■ **PASSAGE PROVIDED**:
+---+

Bullying October 12, 2010

Filed under: Uncategorized — loveyourkids @ 1:07 pm

You read about it in the paper, you thank God it’s not your kids; being the victim or the perpetrator. But are you sure? Do you really know what goes on while your child is away from home each day? I do not ask the question to put fear in your hearts but to get you to think about what goes on in our schools each and every day. Bullying we see in the news is the extreme cases that “grab” the spotlight due to their shocking and frightening magnitude. But remember, as it takes time for water to boil, so too does it take time to break a child’s spirit.
Bullying is more prevalent than most parents know. But where do bully’s come from? Are the “bad seed” from the wrong side of town, some cruel individual who must not have been in line when they handed out hearts and souls? More than likely, they are not. Bully’s are not born, they are molded; by circumstance, nature and nurture, or lack of it.
Children live what they learn (I’m sure she have seen or heard of the book) If they live with criticism, they will criticize. If they live with anger, they will be angry. If they live with ridicule and cruelty, they will ridicule and be cruel. These circumstances arise across all socioeconomic spheres, not just low-income homes with crack addict parents.
While there are many reasons for bullying, one of the underlying traits of a bully is low self-esteem. These people don’t feel good about themselves and therefore seek to make themselves feel better by making other’s feel bad. It’s the I’m nothing therefore; I will seek to make you feel less than me.
Another factor is their low self –esteem is about feeling weak, due to experiencing some form of domestic violence at home that may be directed at themselves or someone they care about but they feel they can’t do anything to stop it. They seek to invoke fear in others perceived weaker than them to feel better about not being able to be strong at home.
I am going to really simplify this here and hope for some discussion. When people feel bad about themselves or their circumstances, some resort to one of two options or both. They take it out on others by trying to blame others for their predicament, or punishing others for their unhappiness. (bullying) There is the if I can’t have what you have; I will take it from you or hurt you to make myself feel better. The other option is those who take their lives. I am not sure what the experts would say about what steers people to one path or the other, but I know from experience that when people feel they have no support, no safe place to turn and they have not been taught how to cope with life, they will fall into potentially destructive patterns; one’s that we as a society need to address.
So, tomorrow’s post will look at what the solutions are both at home and in the schools. I am looking for your thoughts on this. If you think it doesn’t affect you, think again.

+---+

From the bullying post, list each thing a child "live[s] with" and the behavior the post says it leads to.

+---+

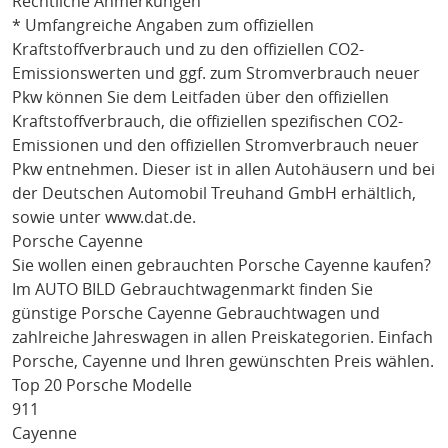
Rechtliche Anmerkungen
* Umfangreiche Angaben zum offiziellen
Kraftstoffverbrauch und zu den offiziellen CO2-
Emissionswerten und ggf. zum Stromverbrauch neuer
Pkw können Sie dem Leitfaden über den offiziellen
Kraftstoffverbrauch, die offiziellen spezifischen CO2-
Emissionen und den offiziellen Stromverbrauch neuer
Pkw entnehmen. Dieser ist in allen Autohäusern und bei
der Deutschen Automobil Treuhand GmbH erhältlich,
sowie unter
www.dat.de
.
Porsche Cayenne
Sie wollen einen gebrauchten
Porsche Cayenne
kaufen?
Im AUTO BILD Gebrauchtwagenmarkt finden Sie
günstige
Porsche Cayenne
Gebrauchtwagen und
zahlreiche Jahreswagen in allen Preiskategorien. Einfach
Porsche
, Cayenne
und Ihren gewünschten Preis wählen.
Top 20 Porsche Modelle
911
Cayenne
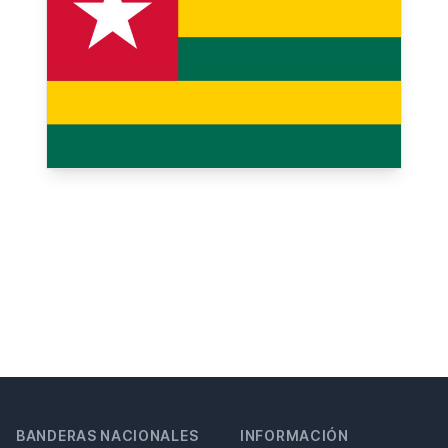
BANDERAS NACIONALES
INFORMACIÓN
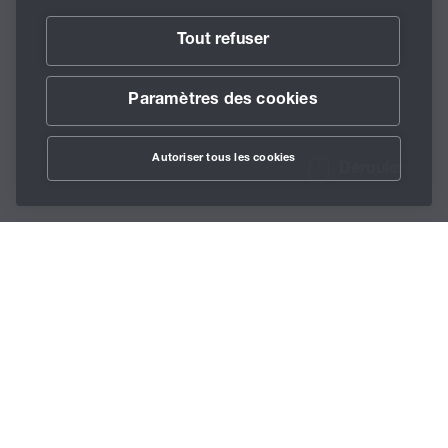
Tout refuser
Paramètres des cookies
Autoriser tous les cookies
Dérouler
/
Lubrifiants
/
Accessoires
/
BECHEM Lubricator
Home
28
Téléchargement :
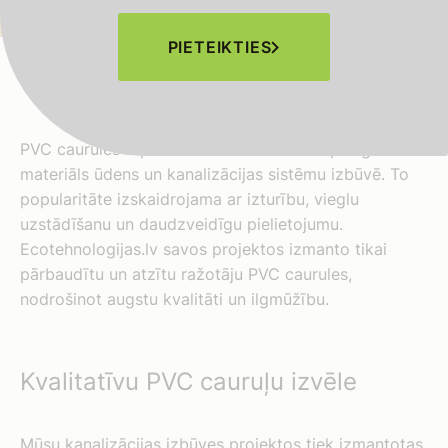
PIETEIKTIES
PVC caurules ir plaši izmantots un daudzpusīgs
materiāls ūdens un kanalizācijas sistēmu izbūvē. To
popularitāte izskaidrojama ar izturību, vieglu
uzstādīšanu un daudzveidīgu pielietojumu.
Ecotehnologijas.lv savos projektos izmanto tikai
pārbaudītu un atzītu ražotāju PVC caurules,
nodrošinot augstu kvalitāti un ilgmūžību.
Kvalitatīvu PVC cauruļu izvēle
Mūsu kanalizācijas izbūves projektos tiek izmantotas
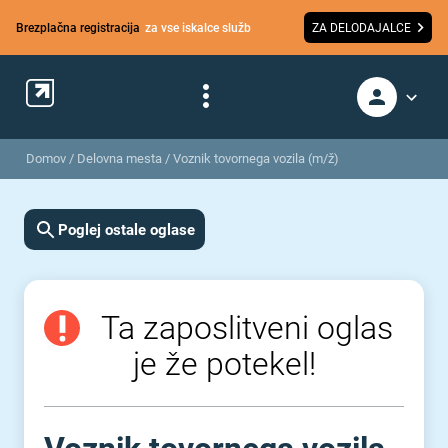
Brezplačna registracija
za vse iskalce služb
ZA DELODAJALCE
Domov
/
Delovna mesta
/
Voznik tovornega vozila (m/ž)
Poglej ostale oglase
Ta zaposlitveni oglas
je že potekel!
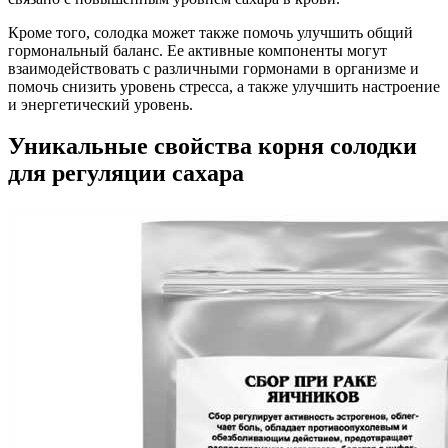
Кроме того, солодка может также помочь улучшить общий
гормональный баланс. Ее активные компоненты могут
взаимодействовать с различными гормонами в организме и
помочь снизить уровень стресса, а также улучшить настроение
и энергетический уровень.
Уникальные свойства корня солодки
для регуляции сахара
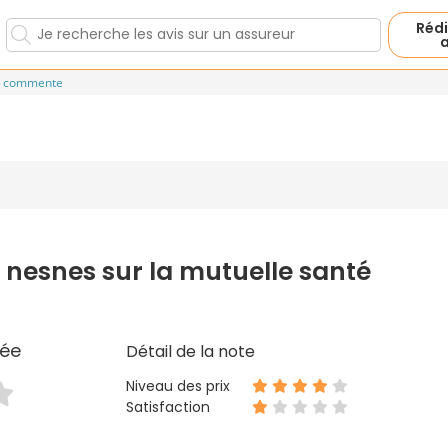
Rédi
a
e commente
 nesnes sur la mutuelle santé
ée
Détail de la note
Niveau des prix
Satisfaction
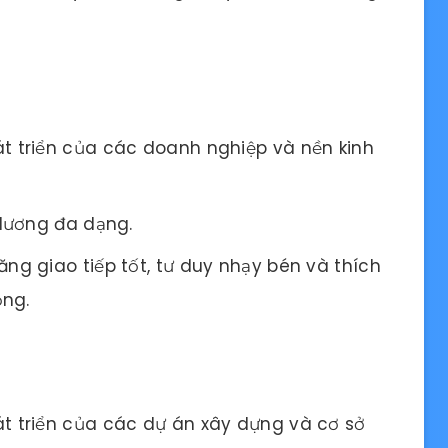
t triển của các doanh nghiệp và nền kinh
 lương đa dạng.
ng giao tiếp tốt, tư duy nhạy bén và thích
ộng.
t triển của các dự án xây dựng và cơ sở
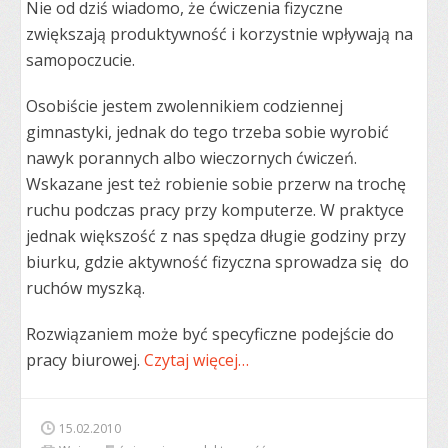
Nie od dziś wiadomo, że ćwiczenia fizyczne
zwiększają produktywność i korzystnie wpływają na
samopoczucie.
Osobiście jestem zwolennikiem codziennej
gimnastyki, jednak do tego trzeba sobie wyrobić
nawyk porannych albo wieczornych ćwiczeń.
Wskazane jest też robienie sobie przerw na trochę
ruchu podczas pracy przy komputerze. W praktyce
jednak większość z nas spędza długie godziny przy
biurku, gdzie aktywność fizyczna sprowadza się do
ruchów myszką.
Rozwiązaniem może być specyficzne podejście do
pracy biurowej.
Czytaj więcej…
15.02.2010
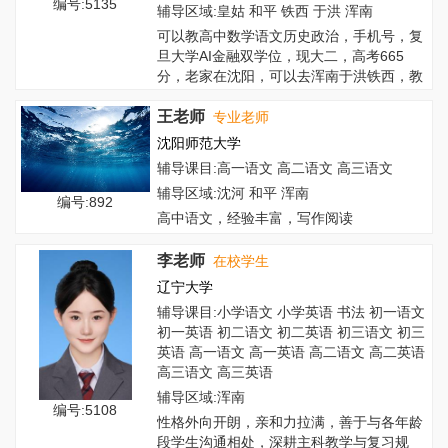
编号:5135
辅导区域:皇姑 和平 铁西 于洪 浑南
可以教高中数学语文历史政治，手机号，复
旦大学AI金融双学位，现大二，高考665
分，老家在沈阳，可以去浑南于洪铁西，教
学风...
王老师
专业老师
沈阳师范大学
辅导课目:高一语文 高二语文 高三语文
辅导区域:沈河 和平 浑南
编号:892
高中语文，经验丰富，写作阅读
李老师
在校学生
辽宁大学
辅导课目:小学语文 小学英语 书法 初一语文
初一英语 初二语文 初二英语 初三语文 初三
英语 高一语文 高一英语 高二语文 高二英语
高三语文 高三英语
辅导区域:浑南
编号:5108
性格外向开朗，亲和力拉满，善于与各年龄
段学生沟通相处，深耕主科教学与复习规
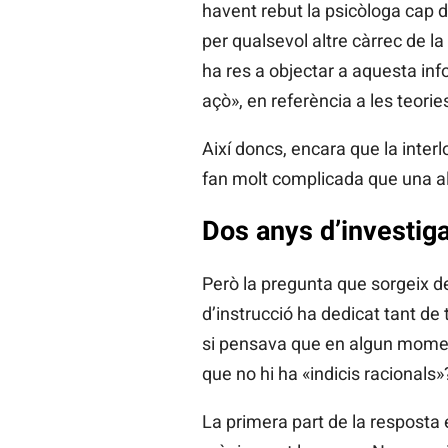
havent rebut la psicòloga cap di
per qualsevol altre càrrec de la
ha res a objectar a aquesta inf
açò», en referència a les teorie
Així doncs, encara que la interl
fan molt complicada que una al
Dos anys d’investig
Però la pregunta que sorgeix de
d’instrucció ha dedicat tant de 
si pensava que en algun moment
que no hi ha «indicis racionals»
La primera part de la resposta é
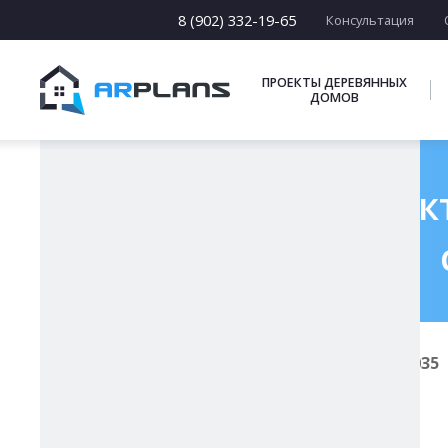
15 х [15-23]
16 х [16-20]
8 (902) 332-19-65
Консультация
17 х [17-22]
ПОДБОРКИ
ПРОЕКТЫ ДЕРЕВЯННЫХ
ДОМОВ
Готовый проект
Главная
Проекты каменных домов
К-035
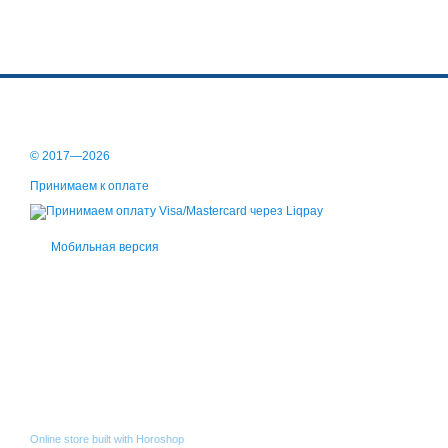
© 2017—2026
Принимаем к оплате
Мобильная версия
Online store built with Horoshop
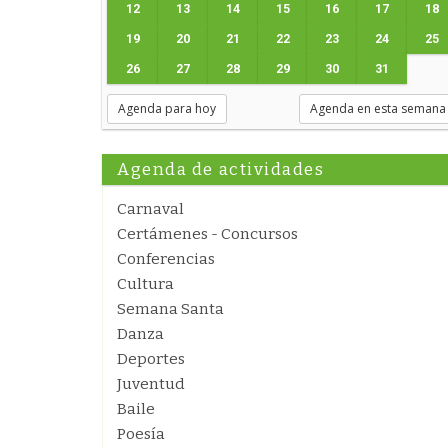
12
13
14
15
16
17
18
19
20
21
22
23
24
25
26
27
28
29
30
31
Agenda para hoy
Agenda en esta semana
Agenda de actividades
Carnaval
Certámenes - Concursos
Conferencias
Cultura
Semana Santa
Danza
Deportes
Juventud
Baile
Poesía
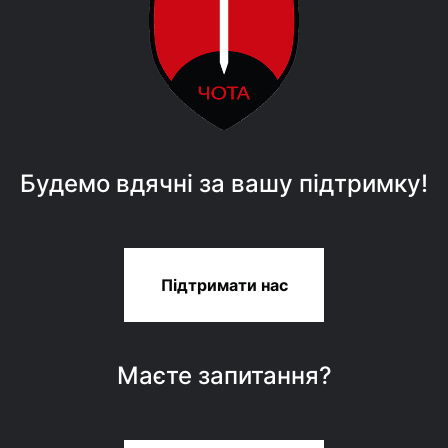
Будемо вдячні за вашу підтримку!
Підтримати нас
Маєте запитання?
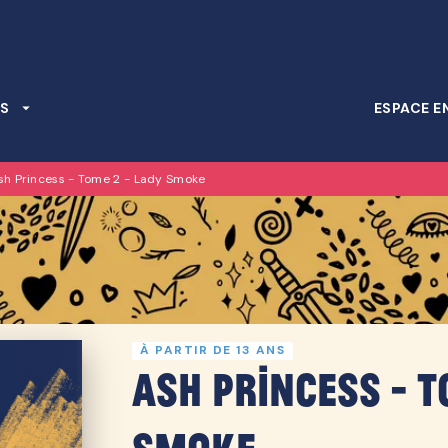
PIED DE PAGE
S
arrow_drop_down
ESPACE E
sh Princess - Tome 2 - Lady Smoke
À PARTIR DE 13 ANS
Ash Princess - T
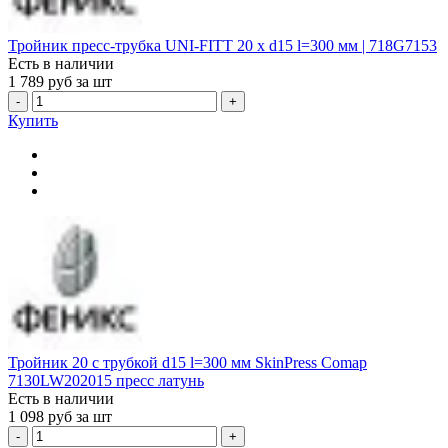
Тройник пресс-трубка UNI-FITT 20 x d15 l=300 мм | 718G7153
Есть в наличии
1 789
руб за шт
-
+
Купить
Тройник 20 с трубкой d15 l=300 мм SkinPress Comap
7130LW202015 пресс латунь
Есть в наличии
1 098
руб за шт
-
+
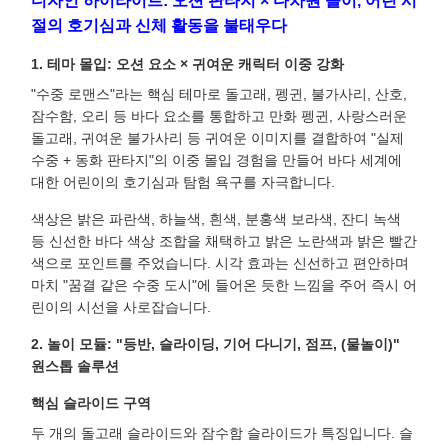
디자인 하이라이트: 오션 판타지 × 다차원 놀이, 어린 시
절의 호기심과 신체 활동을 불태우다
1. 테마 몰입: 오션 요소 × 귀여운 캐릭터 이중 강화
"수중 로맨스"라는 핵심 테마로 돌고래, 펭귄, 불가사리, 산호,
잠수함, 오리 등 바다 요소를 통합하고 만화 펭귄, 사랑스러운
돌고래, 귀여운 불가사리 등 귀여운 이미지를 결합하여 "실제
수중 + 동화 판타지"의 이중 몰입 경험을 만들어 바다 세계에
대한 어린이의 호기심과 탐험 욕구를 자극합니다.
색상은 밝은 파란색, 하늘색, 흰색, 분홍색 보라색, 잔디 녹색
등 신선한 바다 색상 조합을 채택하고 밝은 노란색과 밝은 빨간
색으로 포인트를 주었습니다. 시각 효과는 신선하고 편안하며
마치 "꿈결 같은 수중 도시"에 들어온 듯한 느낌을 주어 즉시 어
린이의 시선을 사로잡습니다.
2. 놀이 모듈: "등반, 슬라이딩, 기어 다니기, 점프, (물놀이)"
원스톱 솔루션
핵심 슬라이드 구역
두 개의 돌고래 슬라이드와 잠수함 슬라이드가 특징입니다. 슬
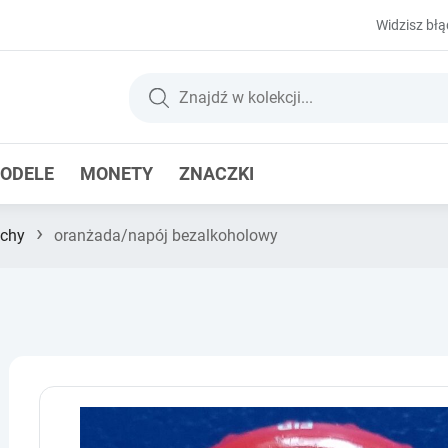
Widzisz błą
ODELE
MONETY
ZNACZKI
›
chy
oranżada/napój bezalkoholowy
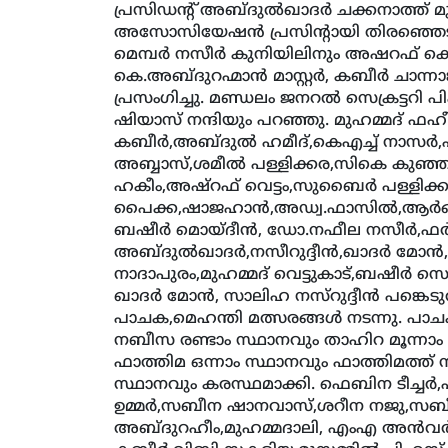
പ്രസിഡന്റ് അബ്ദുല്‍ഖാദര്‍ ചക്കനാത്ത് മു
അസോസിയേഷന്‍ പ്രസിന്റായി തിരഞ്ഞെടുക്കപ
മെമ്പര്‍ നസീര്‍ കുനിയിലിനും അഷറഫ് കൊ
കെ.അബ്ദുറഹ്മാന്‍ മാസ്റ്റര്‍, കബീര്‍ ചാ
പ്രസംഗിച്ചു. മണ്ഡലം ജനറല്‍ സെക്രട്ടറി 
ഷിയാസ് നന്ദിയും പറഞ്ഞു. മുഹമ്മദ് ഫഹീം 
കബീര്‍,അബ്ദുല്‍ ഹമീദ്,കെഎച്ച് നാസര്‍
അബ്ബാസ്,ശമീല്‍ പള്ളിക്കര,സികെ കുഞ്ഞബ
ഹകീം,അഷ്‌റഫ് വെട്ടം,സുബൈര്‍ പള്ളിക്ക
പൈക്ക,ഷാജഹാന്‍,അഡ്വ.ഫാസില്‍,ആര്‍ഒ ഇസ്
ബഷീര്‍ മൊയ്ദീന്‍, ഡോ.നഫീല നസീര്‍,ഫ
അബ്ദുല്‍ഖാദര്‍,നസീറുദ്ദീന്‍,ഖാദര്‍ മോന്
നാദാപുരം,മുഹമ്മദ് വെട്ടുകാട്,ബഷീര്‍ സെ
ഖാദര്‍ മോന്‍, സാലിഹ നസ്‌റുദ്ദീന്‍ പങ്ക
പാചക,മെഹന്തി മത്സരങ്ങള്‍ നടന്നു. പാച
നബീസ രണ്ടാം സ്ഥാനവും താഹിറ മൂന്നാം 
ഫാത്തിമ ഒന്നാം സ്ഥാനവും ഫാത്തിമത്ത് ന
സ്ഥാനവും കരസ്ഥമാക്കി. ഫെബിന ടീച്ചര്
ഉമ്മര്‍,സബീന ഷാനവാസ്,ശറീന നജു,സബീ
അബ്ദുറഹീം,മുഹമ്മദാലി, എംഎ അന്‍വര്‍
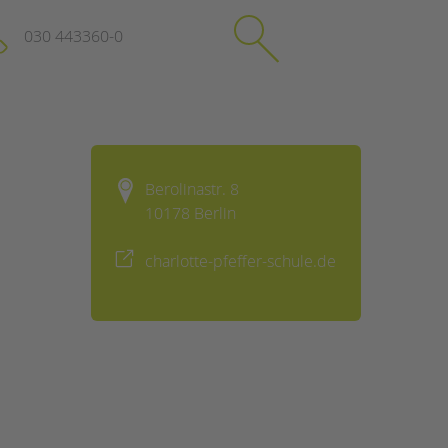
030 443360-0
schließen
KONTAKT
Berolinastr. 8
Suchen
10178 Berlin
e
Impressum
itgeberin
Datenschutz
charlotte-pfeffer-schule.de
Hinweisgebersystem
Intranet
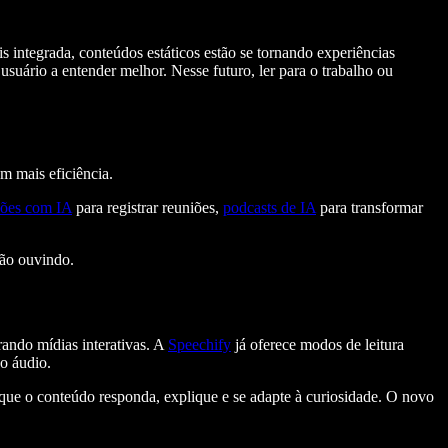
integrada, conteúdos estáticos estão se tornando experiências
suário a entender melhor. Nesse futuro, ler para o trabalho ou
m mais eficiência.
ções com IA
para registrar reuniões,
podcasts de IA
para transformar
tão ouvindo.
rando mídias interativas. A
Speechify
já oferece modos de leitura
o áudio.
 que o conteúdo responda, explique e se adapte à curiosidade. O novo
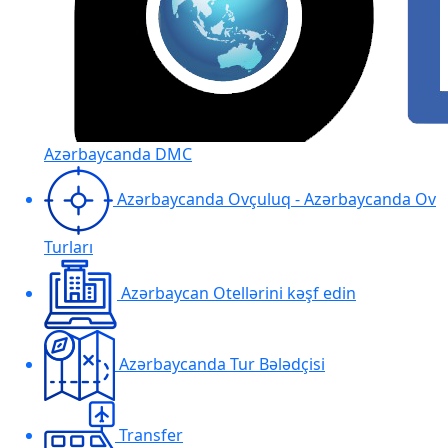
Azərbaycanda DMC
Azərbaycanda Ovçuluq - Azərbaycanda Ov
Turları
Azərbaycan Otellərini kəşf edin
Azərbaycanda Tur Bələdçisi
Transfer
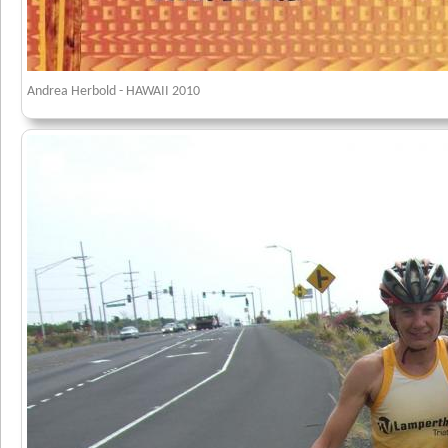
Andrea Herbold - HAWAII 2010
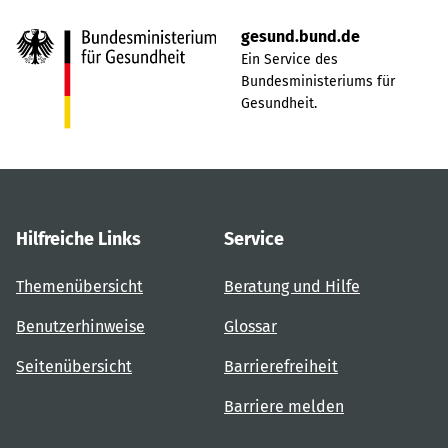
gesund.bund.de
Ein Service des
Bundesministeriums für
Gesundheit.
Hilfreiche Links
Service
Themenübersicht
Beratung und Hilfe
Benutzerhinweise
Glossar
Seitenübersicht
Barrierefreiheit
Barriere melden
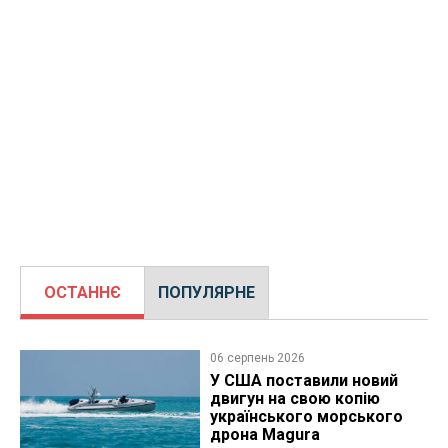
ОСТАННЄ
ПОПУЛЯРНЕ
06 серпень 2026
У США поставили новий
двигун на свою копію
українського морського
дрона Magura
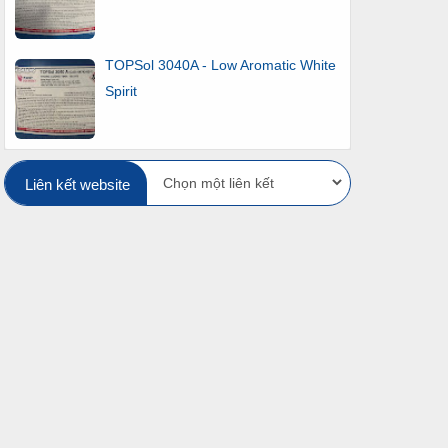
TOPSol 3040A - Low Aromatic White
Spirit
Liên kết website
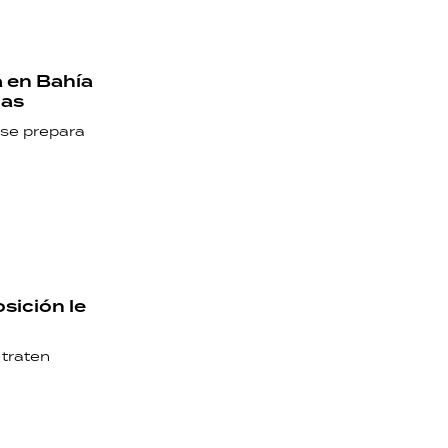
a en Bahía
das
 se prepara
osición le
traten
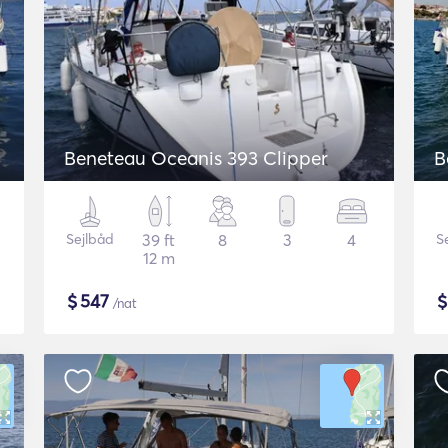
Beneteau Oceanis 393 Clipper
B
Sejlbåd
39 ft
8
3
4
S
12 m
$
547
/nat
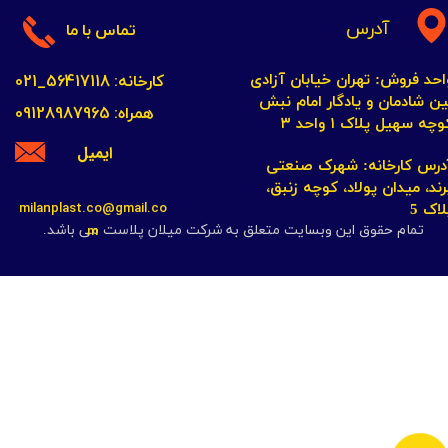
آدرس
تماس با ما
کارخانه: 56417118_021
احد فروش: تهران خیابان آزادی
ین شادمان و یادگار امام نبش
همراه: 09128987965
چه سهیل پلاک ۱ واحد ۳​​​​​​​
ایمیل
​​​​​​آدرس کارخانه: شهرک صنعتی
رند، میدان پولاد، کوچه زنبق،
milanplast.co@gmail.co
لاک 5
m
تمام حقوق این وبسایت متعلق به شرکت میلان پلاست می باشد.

+---+

■ **ANSWER**:
- Criticism: they will criticize.
- Anger: they will be angry.
- Ridicule and cruelty: they will ridicule and be cruel.